**WORKING DATA:**

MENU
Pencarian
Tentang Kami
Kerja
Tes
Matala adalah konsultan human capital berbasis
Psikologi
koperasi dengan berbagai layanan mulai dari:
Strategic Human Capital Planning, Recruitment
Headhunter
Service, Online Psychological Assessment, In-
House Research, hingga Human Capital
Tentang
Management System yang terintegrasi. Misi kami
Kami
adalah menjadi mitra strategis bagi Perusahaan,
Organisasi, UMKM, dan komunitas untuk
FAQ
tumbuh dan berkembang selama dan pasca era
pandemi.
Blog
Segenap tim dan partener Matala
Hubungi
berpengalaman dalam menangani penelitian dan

...

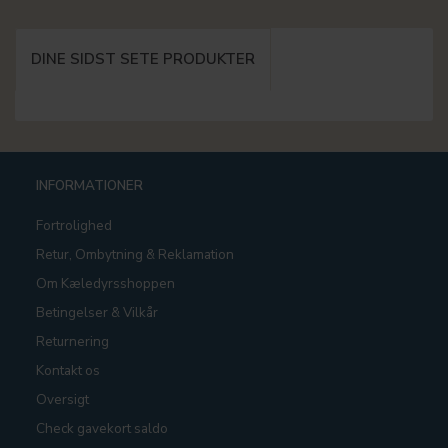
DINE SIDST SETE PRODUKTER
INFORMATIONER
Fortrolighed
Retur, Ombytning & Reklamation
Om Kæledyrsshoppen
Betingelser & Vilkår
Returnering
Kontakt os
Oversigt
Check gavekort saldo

--

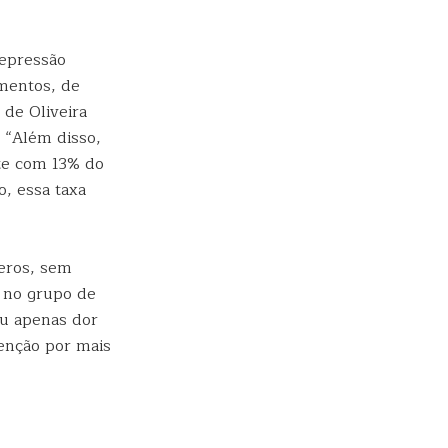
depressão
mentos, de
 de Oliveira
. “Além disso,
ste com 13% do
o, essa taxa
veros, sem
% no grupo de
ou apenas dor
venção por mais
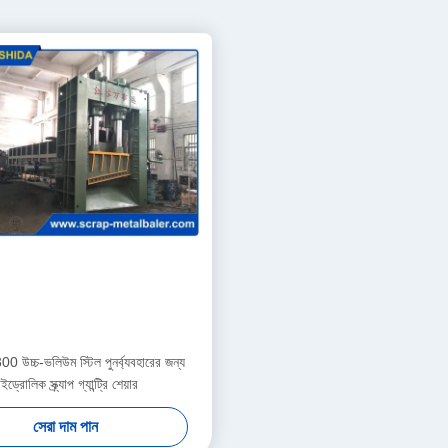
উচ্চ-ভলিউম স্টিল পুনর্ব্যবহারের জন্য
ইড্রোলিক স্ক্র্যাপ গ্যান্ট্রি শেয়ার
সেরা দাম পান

**DIRECTIONS FOR THIS TASK:**
Look through the material and copy each line that has "Matala".

**ANSWER BOX:**
Matala adalah konsultan human capital berbasis
Segenap tim dan partener Matala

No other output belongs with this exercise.